> [PROBLEM TO SOLVE]: Can you retype, character for character, every line of the rows below, from the one containing "Mon. Aug. 17" down to the last line of the rows?

> [RECORDS TO USE]:
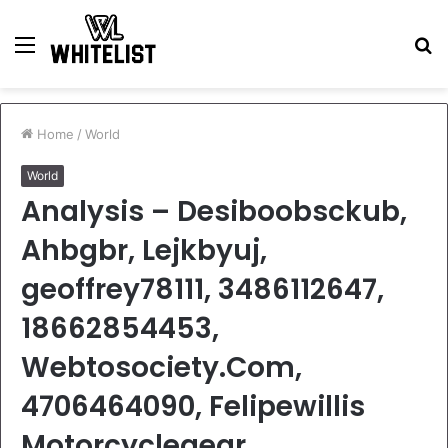
Menu
S
fo
Home
/
World
World
Analysis – Desiboobsckub,
Ahbgbr, Lejkbyuj,
geoffrey78111, 3486112647,
18662854453,
Webtosociety.Com,
4706464090, Felipewillis
Motorcyclegear,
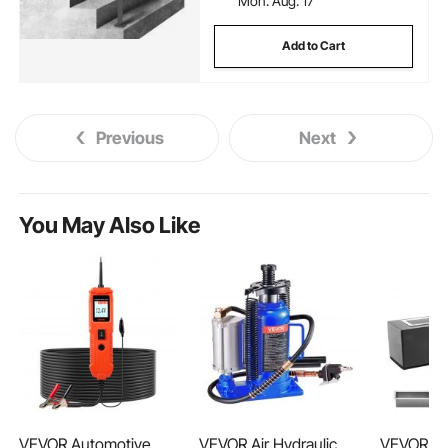
Mon. Aug. 17
Add to Cart
Previous
Next
You May Also Like
VEVOR Automotive
VEVOR Air Hydraulic
VEVOR Tab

> [RESULT]:
Mon. Aug. 17
Add to Cart
Previous
Next
You May Also Like
VEVOR Automotive
VEVOR Air Hydraulic
VEVOR Tab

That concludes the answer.